As pilgrims gather in Makkah for Hajj 2026, millions will soon walk between Safa and Marwa, retracing the steps of a woman who ran through a desert with no water and no guarantee.
The valley of Makkah was empty when Hazrat Hajra (AS) was left there with her infant son Ismail. No shelter, no people, no visible way forward. Ibrahim (AS) had walked away on Allah’s command, and now she stood alone in a landscape that offered nothing but heat and silence.
Most of us would call that the end of the story. But Hazrat Hajra’s response wasn’t to sit and wait. She began to run.
Between Safa and Marwa, she made seven trips, scanning the horizon for help, checking on her child, climbing the hills again. Her feet tore into the sand, her throat went dry, and still she moved. It wasn’t elegant. It wasn’t strategic. It was desperate, persistent movement in the absence of a clear path.
That’s sabr.
We often think of patience as stillness. As sitting quietly and accepting what’s been given. But the sabr of Hazrat Hajra (AS) shows us something else: patience can look like motion. It can look like refusing to collapse when you don’t know what comes next. It can look like taking the next small step when the bigger picture is blank.
The water of Zamzam didn’t appear because she stopped. It appeared because she kept going until she had exhausted her own effort. In Islamic tradition, action and reliance go together. You tie your camel first, then trust in Allah. Hazrat Hajra (AS) tied her camel by running. She gave everything within her control, and Allah opened what was beyond it.
Why this matters now
Most of us aren’t stranded in a desert. But we know the feeling.

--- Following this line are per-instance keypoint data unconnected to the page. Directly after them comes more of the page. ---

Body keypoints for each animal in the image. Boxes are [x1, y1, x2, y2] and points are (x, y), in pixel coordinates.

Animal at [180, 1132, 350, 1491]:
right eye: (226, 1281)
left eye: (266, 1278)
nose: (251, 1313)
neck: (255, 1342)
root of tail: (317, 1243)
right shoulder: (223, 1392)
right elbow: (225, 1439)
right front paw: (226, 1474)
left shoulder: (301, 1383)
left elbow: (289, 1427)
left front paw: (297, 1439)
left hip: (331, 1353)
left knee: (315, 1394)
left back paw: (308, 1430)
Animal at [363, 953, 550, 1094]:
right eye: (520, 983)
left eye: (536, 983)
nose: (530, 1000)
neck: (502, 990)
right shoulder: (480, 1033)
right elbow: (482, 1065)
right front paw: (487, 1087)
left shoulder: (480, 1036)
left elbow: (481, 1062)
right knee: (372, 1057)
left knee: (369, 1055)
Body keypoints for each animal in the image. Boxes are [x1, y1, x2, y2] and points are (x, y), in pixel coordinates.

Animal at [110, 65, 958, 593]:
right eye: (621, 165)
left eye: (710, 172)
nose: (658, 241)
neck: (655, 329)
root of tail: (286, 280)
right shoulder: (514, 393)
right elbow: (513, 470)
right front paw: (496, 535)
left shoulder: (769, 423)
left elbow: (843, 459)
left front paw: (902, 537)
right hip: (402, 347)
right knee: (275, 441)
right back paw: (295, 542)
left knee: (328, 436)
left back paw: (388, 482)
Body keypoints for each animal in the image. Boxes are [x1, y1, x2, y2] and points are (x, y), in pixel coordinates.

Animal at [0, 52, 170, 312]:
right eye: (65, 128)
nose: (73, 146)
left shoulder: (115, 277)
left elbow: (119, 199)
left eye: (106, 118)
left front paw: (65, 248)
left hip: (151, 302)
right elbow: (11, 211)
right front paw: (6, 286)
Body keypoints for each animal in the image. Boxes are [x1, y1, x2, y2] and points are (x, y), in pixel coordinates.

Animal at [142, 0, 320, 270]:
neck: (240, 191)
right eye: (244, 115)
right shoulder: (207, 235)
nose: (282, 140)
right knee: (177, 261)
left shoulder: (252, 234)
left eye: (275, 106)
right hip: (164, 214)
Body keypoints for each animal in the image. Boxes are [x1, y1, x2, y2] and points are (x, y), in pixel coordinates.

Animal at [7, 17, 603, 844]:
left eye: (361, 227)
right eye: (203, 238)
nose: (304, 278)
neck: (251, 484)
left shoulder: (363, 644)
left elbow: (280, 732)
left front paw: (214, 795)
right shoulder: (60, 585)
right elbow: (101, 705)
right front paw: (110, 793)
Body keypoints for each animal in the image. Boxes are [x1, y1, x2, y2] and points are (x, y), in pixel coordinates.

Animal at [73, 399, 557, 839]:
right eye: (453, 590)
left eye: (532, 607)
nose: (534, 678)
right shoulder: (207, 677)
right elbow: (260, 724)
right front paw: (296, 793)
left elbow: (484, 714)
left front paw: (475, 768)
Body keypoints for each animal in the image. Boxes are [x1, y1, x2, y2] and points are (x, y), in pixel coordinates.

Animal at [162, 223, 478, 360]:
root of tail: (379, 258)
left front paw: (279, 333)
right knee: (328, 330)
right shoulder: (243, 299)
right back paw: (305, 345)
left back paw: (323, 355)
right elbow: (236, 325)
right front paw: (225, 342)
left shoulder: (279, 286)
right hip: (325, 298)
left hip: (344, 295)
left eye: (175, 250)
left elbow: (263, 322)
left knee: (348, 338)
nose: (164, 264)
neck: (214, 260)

It’s the job application you sent and heard nothing back from. It’s the business that isn’t growing despite your best efforts. It’s the personal loss that leaves you waking up to a life that no longer makes sense. It’s that period where the path you thought you were on just disappears.
In those moments, the advice we get is usually one of two things: “Be patient and wait” or “Hustle harder and fix it.” Both miss the point.
Hazrat Hajra’s story suggests a third option: patient movement. Keep moving within your circle of your control, even if that movement feels small repetitive, and unglamorous. Send one more email. Make one more call. Write one more paragraph. Show up for the task in front of you when the outcome feels distant.
That’s not hustle culture. Hustle says your worth is in the result. Patient movement says your responsibility is in the effort, and the result belongs to Allah.
The lesson in the ritual
We re-enact her run e4very year in Hajj and Umrah. Millions of people walk between Safa and Marwa, retracing the steps of a woman; the ritual survives because the lesson thrives. When life puts you in a valley with no water, you don’t need to have the whole map. You need to take the next step you can see. And then the next; and trust if you keep moving with sincerity, the unseen will open.
Resilience isn’t the absence of fear or exhaustion. Hazrat Hajra (AS) was terrified; she was running for her child’s life. Resilience is choosing to move anyway. So if you’re in that valley right now – relationship strained, career stuck, faith feeling dry – don’t confuse the emptiness for a verdict.
The path might be hidden, but it isn’t gone. Get up. Run between your Safa and Marwa. Do the work in front of you. Leave the outcome to the One who brought water from stone. And remember: sometimes the most profound guidance comes after the moment you decide not to give up.